Dans ces conditions, madame la ministre, je sollicite le réexamen de cette déclaration d'utilité publique, qui va être contestée par voie judiciaire par des tiers, et l'écoute en direct des acteurs locaux de propositions alternatives, sous l'égide de votre ministère et du ministère de la transition écologique et solidaire.

M. le président. La parole est à Mme la ministre chargée des transports.

Mme Élisabeth Borne, ministre chargée des transports. Monsieur le député, le projet de contournement est de Rouen – liaison A 28-A 13 –, sur lequel vous me faites part de votre opposition, a fait l'objet d'études minutieuses et d'une concertation continue avec le territoire. Il s'agit certes d'un projet complexe, mais son insertion fait bien l'objet d'une attention particulière afin d'en minimiser les impacts résiduels. L'ensemble des évaluations et des études techniques ont montré l'intérêt de sa réalisation pour répondre à la problématique de congestion routière majeure à laquelle font face le centre-ville de Rouen, ses axes pénétrants et les quais de Seine. Les nuisances et l'insécurité qui découlent de cette convergence des flux dégradent aujourd'hui le cadre de vie de dizaines de milliers de riverains.

Ainsi, sur la base des avis favorables rendus par la commission d'enquête publique en septembre 2016, puis par la section des travaux publics du Conseil d’État en septembre 2017, le Gouvernement a signé et publié le 16 novembre dernier le décret déclarant d'utilité publique la construction de cette infrastructure. J'ai pris acte des engagements fermes des collectivités locales à prendre en charge la part de financement qui leur incombe. C'est assurément un atout pour le projet.

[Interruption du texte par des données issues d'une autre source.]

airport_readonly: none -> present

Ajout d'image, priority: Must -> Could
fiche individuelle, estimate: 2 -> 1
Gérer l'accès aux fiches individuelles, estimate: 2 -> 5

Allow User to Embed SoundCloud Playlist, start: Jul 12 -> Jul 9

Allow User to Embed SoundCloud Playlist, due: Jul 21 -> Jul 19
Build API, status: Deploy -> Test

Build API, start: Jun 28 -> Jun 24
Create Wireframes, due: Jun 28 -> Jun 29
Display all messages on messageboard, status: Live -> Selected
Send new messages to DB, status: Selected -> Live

Cependant, comme il s'agit d'un grand projet d'infrastructures de transport, il est concerné par la pause annoncée par le Président de la République le 1er juillet dernier. Sa programmation budgétaire et son calendrier de réalisation sont actuellement examinés dans le cadre des Assises de la mobilité, lancées le 19 septembre dernier. Les conclusions de cette démarche permettront de préparer la loi d'orientation sur les mobilités qui sera présentée au Parlement au début de l'année 2018, comprenant notamment un volet programmation et financement des infrastructures. Les débats sur ce projet y prendront ainsi toute leur place, et je ne doute pas de votre vigilance à cette occasion.